Before I reveal the details, let’s talk about how some of the richest people on the planet are positioning themselves.

  • Bill Gates sees artificial intelligence as the “biggest technological advance in my lifetime,” more transformative than the internet or personal computer, capable of improving healthcare, education, and addressing climate change.
  • Larry Ellison — through Oracle, is spending billions on Nvidia chips and partnering with Cohere to embed generative AI across Oracle’s cloud and apps.
  • Warren Buffett — not known for tech hype — says this breakthrough could have a ‘hugely beneficial social impact.

When billionaires from Silicon Valley to Wall Street line up behind the same idea — you know it’s worth paying attention to.
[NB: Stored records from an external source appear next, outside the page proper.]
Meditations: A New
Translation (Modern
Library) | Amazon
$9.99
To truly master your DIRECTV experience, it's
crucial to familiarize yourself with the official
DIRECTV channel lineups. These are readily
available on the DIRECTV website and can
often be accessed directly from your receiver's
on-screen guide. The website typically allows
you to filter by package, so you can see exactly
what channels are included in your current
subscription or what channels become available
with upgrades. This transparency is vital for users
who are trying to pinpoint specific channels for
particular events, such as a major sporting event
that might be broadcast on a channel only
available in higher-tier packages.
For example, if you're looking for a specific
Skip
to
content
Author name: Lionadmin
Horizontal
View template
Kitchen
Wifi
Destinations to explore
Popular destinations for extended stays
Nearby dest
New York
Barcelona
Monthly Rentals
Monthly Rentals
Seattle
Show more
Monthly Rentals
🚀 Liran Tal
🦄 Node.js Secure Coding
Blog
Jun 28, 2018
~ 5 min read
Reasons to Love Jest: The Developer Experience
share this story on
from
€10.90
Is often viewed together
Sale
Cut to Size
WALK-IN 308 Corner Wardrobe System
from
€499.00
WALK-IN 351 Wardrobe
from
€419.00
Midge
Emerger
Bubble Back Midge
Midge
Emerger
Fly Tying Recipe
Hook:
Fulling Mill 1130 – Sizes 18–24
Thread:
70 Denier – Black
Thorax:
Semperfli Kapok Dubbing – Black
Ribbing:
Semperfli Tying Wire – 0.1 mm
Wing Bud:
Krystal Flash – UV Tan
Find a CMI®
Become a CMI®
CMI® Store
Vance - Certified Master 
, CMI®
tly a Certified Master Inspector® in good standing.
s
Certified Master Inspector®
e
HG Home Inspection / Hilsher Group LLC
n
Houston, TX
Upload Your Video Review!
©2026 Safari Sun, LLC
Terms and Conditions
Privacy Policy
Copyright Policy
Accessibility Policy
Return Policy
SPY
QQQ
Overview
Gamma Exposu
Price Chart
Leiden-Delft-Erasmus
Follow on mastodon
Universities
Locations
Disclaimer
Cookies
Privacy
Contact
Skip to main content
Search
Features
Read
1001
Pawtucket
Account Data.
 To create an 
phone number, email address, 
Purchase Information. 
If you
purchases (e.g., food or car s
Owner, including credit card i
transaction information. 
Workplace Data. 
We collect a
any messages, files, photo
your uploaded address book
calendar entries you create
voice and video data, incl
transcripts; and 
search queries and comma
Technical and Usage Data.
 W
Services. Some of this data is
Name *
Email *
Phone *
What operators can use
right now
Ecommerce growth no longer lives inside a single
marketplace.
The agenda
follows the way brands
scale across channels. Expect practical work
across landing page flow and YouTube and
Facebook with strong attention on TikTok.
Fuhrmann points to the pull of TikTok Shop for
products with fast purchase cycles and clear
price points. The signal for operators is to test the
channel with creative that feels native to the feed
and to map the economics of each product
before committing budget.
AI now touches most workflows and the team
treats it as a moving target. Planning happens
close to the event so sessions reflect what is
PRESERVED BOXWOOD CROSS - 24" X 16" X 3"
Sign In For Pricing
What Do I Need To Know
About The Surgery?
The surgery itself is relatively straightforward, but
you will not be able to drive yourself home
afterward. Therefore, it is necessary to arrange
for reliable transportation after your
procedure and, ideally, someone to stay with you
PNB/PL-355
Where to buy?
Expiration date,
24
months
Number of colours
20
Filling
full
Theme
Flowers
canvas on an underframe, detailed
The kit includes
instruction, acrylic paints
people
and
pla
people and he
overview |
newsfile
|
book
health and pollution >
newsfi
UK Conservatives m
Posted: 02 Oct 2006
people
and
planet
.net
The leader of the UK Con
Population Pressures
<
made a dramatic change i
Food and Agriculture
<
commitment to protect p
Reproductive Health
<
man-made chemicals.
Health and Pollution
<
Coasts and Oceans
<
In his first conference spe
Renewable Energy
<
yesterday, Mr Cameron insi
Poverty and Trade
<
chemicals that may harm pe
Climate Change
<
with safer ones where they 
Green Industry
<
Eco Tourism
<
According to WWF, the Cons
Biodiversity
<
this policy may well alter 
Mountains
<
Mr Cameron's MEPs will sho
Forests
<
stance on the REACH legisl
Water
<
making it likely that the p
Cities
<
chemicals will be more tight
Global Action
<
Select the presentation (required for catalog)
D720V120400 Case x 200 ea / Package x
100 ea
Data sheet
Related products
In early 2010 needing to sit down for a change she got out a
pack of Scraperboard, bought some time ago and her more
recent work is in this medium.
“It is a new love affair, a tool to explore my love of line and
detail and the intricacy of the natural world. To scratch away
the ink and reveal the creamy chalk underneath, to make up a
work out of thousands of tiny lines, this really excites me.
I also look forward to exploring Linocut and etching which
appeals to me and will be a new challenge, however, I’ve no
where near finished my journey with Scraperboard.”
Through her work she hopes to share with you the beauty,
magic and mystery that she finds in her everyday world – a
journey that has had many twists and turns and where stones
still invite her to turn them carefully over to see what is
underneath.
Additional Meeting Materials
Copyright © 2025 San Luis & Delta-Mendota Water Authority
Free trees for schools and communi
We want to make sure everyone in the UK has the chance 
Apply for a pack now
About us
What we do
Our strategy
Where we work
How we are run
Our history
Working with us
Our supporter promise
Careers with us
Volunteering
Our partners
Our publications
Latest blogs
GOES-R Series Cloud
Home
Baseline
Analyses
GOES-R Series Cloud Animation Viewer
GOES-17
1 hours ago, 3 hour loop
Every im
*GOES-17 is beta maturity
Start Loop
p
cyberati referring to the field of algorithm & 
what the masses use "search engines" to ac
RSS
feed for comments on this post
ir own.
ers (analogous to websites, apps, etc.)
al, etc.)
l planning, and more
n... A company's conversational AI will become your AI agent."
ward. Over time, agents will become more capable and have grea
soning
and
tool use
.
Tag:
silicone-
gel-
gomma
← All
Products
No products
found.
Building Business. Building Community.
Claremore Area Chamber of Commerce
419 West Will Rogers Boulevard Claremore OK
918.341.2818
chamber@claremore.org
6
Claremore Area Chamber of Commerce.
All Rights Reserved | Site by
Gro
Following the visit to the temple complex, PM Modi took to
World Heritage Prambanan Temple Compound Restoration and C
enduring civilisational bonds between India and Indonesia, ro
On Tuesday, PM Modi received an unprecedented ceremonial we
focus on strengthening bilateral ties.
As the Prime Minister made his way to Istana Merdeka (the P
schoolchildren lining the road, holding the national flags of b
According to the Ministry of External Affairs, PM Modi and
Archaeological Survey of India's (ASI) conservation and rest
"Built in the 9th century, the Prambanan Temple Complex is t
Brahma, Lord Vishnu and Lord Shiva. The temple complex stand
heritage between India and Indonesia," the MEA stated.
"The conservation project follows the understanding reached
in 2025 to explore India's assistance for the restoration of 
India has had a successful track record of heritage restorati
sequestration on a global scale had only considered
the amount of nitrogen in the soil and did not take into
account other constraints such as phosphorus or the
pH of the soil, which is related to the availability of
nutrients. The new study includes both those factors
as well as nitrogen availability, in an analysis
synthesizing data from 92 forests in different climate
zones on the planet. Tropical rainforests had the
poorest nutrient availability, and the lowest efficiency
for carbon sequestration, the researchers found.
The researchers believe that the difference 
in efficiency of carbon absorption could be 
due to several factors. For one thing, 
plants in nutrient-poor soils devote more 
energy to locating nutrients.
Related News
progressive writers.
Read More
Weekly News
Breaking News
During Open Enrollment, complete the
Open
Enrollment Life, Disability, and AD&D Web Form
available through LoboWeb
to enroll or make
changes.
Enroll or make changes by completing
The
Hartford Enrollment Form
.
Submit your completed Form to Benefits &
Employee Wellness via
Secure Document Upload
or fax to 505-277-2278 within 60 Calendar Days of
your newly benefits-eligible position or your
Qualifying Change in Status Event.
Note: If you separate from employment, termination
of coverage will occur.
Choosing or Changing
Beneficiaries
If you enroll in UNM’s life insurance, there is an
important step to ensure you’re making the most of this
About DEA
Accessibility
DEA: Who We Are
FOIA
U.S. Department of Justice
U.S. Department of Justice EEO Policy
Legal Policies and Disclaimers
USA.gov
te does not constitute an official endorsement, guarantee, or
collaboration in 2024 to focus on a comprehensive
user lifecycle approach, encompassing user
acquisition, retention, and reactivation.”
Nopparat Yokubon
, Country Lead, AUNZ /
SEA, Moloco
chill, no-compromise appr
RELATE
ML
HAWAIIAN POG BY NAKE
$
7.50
Even as we admire what Tesla, Nvidia, Alphabet, and Microsoft have built, we believe an even greater opportunity lies elsewhere…

But the real story isn’t Nvidia — it’s a much smaller company quietly improving the critical technology that makes this entire revolution possible.

And judging by what I’m hearing from both Silicon Valley insiders and Wall Street veterans…

This prediction might not be bold at all:

A few years from now, you’ll wish you’d owned this stock.